I vermi ci avrebbero preso, si sarebbero messi sotto la pelle a rodere con soddisfazione, io non ce la faccio a baciarlo sapendo che il buio non è davvero buio ma solo oscurato, incastrato dentro un infisso. L’ombra ci fissa, di notte le spuntano gli occhi della fame.
Ci lasciavano per ore a terra o ci guardavano soltanto, senza darci nemmeno dell’acqua, e ci chiamavano pazze, tutte pazze, non donne, né mogli, né prigioniere politiche, l’iride di quello più grosso era più scura del solito, il bianco attorno sembrava il colore del lenzuolo intriso di ammoniaca dei nostri letti.
Dovevamo dire chi ci veniva a trovare, perché: tutto segnato, alla mattina e alla sera. Ma io non dicevo mai tutto e, quando finivo di fare l’elenco, l’ultimo nome lo mordevo insieme alla lingua, per evitare che mi uscisse.
«Non siete recluse, siete ospiti: non si lasciano le donne sole in casa senza cura. Che mariti vi siete scelte?»
E quella parola, cura, detta con la lingua sottile e biforcuta che sibilava, come la prima volta in cui mi hanno tolto i fogli, poi l’inchiostro, poi i vestiti, e a me non importava tanto dei vestiti o della carta, quanto della dignità che avrei perso, dicendo “sono pazza” o “non sono figlia di mio padre”.
Rimanere da sola, a morire di paura o senza vestiti addosso, non importava. Ci chiedevano le cose a muso duro, ci facevano sedere e ce le domandavano lentamente e a voce alta, come se fossimo davvero sorde e pazze, ci chiedevano chi avesse scritto cosa, quando, per chi, perché, il significato delle parole che usavamo ― forza, dignità, libertà ― e noi barattavamo la vita dicendo: “non lo so, sono pazza”.
«Vale’, la smetti di agitarti? Tra un po’ finisce l’ora.»
«Senti, oggi non è cosa, torniamo in classe, dammi i jeans per piacere, riporta le chiavi a tuo padre.»
«Tu non mi vuoi più.»
«Non essere ridicolo, non è questo.»
«Allora baciami, Vale’.»
«Dopo, fuori. Usciamo da qua, mi manca l’aria, dammi la maglietta.»

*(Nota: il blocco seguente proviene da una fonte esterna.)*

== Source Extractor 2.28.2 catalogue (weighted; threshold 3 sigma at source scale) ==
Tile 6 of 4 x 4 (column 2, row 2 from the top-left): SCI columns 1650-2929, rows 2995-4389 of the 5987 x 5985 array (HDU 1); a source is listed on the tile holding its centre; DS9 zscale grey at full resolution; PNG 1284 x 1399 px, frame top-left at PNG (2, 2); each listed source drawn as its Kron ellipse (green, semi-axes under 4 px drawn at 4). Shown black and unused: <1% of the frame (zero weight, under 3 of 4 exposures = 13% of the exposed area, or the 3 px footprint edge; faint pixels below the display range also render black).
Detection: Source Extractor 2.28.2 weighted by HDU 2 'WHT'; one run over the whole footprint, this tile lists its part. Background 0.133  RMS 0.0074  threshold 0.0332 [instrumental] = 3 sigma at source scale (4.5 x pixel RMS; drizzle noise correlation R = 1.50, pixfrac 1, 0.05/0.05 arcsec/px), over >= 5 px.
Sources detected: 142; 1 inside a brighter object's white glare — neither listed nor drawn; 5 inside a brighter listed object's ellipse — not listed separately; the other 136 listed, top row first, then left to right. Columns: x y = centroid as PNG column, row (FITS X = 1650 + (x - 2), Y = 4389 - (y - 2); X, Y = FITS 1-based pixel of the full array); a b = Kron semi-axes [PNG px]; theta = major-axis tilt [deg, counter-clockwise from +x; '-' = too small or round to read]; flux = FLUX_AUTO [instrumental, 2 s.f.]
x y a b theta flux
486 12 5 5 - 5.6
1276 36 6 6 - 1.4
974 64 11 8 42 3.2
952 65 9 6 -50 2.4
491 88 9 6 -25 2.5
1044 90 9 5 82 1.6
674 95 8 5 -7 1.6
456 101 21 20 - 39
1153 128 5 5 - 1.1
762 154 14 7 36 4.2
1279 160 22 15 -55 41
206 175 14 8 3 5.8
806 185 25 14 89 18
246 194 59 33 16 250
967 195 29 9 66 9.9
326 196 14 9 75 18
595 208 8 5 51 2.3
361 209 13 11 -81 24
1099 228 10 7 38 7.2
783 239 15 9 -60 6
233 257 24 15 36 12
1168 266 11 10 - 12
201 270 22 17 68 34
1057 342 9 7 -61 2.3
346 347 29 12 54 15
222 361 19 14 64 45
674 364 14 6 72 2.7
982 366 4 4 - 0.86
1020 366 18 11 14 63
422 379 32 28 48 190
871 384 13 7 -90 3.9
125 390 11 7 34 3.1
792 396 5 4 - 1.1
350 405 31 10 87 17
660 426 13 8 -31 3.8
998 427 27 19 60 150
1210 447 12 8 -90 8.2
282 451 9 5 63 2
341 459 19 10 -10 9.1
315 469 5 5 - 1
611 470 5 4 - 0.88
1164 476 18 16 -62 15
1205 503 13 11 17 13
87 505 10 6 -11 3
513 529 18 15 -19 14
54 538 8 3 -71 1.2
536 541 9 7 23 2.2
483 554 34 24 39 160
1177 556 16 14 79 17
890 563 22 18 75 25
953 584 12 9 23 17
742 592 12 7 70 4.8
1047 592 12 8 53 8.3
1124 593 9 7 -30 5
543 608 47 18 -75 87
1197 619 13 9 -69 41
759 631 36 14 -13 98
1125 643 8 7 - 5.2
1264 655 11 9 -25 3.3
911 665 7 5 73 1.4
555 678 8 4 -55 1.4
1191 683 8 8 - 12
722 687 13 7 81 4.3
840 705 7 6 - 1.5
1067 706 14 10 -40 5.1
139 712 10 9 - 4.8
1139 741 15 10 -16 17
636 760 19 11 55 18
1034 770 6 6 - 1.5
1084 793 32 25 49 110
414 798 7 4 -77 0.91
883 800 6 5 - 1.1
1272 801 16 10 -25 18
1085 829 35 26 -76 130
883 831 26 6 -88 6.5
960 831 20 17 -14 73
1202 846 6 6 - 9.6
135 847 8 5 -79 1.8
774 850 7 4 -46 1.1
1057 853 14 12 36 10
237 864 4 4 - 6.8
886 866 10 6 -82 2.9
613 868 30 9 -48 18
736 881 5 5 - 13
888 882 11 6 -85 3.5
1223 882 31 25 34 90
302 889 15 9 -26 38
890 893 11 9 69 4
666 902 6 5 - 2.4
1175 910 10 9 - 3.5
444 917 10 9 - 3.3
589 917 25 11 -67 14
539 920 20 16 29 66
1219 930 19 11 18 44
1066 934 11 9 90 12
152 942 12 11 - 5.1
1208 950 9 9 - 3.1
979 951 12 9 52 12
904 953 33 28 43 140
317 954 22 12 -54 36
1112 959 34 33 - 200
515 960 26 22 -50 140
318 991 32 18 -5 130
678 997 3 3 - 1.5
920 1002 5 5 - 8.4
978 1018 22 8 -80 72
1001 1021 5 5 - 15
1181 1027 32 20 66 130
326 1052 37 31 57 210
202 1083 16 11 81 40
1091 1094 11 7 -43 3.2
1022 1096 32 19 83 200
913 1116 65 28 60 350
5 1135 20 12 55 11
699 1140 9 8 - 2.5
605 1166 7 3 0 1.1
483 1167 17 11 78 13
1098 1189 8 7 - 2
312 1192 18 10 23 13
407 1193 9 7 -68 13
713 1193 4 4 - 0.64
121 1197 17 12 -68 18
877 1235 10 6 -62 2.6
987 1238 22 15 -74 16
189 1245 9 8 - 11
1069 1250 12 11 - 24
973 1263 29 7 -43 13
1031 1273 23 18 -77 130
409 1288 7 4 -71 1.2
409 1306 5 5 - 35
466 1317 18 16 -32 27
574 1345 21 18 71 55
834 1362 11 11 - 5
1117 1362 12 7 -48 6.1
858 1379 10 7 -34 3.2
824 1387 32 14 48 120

Sul corridoio passa la luce e, se abbasso lo sguardo, perché un po’ mi vergogno, un po’ mi dispiace farlo arrabbiare, lui mi prende la mano lo stesso, davanti alla terza B, e io finalmente sento scandite quelle parole che rimanevano mangiate dai vermi nell’infisso e le ripeto.
«Che dici, Vale’? Non capisco.»

Ti tengo nascosta, Valeria, murata come l'infisso; non ti faccio guardare da nessuno: te lo prometto. Mi chiudo gli occhi anche io, se vuoi, quando ridi e quando piangi, non ti tolgo nemmeno i vestiti. Ti prometto che finirà tutto poi torneremo indietro; facciamo finire tutto, Vale’, e tu sarai orgogliosa di me.